Chaque informatrice devait transmettre tout de suite après son passage dans les bras d’un homme, un rapport détaillé. Le service ne tolérait aucun retard. Le salon Kitty était un trésor de charme et de tendresse !
Un soir, le comte Ciano décida d’oublier ses tracas et s’isola au salon Kitty. On lui servit du caviar, on joua du piano et les bouchons sautèrent. Il acheva sa soirée, chambre 7, dans les bras d’une beauté nordique. Dans la cave, on ne perdait pas un seul mot échangé entre le comte et la « belle d’un soir ».
- Votre Führer n’est qu’un faux jeton, il veut attaquer la Hollande et cet imbécile ne s’aperçoit pas qu’il va se mettre le monde à dos.
- Vous ne pensez pas que nous pourrions gagner la guerre ?
- Votre pays est trop petit face à l’Europe. Enfin, je m’en fiche… tu es si jolie…
Aux tables d’écoute, on s’affairait. Plus tard, Heydrich ordonna de transférer le central d’écoute au siège de la Gestapo, Prinz Albrechtstrasse. On ne comptait plus les clients de Kitty Schmidt. Puis, Berlin devint un enfer.

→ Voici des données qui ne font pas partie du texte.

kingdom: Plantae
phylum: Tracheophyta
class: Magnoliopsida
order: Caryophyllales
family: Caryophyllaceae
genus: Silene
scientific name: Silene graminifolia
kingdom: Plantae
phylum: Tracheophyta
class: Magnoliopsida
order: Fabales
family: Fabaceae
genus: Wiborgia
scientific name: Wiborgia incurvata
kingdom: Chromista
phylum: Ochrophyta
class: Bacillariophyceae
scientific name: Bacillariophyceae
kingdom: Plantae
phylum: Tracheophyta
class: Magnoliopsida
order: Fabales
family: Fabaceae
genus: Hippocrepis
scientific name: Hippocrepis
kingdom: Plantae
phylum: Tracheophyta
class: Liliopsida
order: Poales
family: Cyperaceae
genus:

Scène du film 'Salon Kitty' de Tinto Brass, 1976
L’opération Rothenburg débuta le 1er avril 1940, après une quinzaine de rodages et il semble que les résultats acquis répondirent aux espérances du promoteur. Le salon Kitty fonctionna sans interruption à raison de 30 passes par jour, jusqu’au 17 juillet 1942, date à laquelle il fut détruit au cours d’un bombardement. Le troisième étage fut entièrement démoli. Les jolies auxiliaires furent mutées dans les services de santé de la Waffen SS.
En 1954, une grande foule suivit l’enterrement de Kitty Schmidt. Nous avons retrouvé à Berlin le lieu, restauré, où fonctionnait le salon Kitty. S’y trouve aujourd’hui une certaine Pension Florian, tenue par la fille de Kitty qui eut la grande prudence de nous faire sortir sans accepter la moindre question.